*THE DATA*.
==================================================

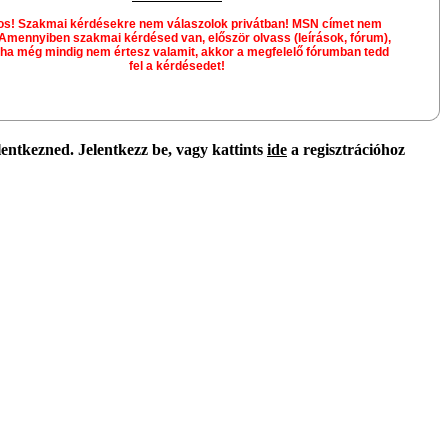
os! Szakmai kérdésekre nem válaszolok privátban! MSN címet nem
Amennyiben szakmai kérdésed van, először olvass (leírások, fórum),
 ha még mindig nem értesz valamit, akkor a megfelelő fórumban tedd
fel a kérdésedet!
lentkezned. Jelentkezz be, vagy kattints
ide
a regisztrációhoz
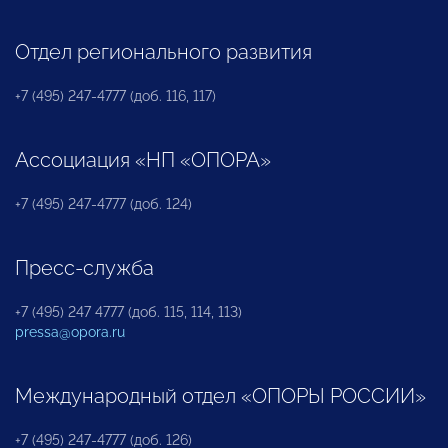
Отдел регионального развития
+7 (495) 247-4777 (доб. 116, 117)
Ассоциация «НП «ОПОРА»
+7 (495) 247-4777 (доб. 124)
Пресс-служба
+7 (495) 247 4777 (доб. 115, 114, 113)
pressa@opora.ru
Международный отдел «ОПОРЫ РОССИИ»
+7 (495) 247-4777 (доб. 126)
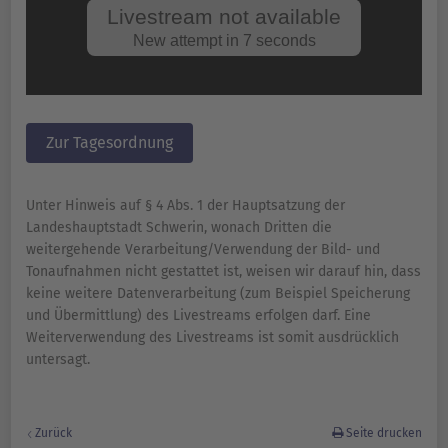
Zur Tagesordnung
Unter Hinweis auf § 4 Abs. 1 der Hauptsatzung der
Landeshauptstadt Schwerin, wonach Dritten die
weitergehende Verarbeitung/Verwendung der Bild- und
Tonaufnahmen nicht gestattet ist, weisen wir darauf hin, dass
keine weitere Datenverarbeitung (zum Beispiel Speicherung
und Übermittlung) des Livestreams erfolgen darf. Eine
Weiterverwendung des Livestreams ist somit ausdrücklich
untersagt.
Zurück
Seite drucken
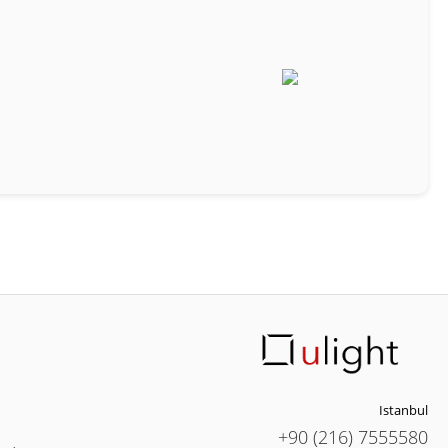
Istanbul
+90 (216) 7555580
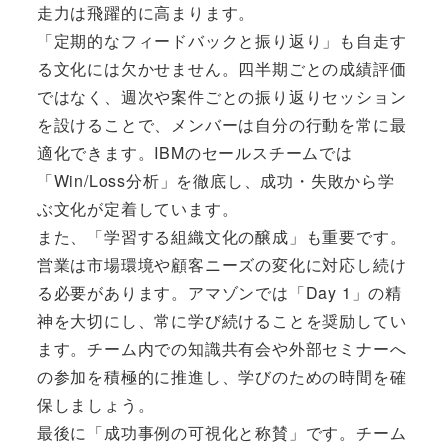
走力は飛躍的に高まります。
「定期的なフィードバックと振り返り」も自走す
る文化には欠かせません。四半期ごとの成績評価
ではなく、週次や案件ごとの振り返りセッション
を設けることで、メンバーは自分の行動を常に最
適化できます。IBMのセールスチームでは
「Win/Loss分析」を徹底し、成功・失敗から学
ぶ文化が定着しています。
また、「学習する組織文化の醸成」も重要です。
営業は市場環境や顧客ニーズの変化に対応し続け
る必要があります。アマゾンでは「Day 1」の精
神を大切にし、常に学び続けることを奨励してい
ます。チーム内での知識共有会や外部セミナーへ
の参加を積極的に推進し、学びのための時間を確
保しましょう。
最後に「成功事例の可視化と称賛」です。チーム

==================================================

*ABOUT THIS EXERCISE*. Go through the data and copy every line that includes "Livestreams".

*SOLUTION*.
und Übermittlung) des Livestreams erfolgen darf. Eine
Weiterverwendung des Livestreams ist somit ausdrücklich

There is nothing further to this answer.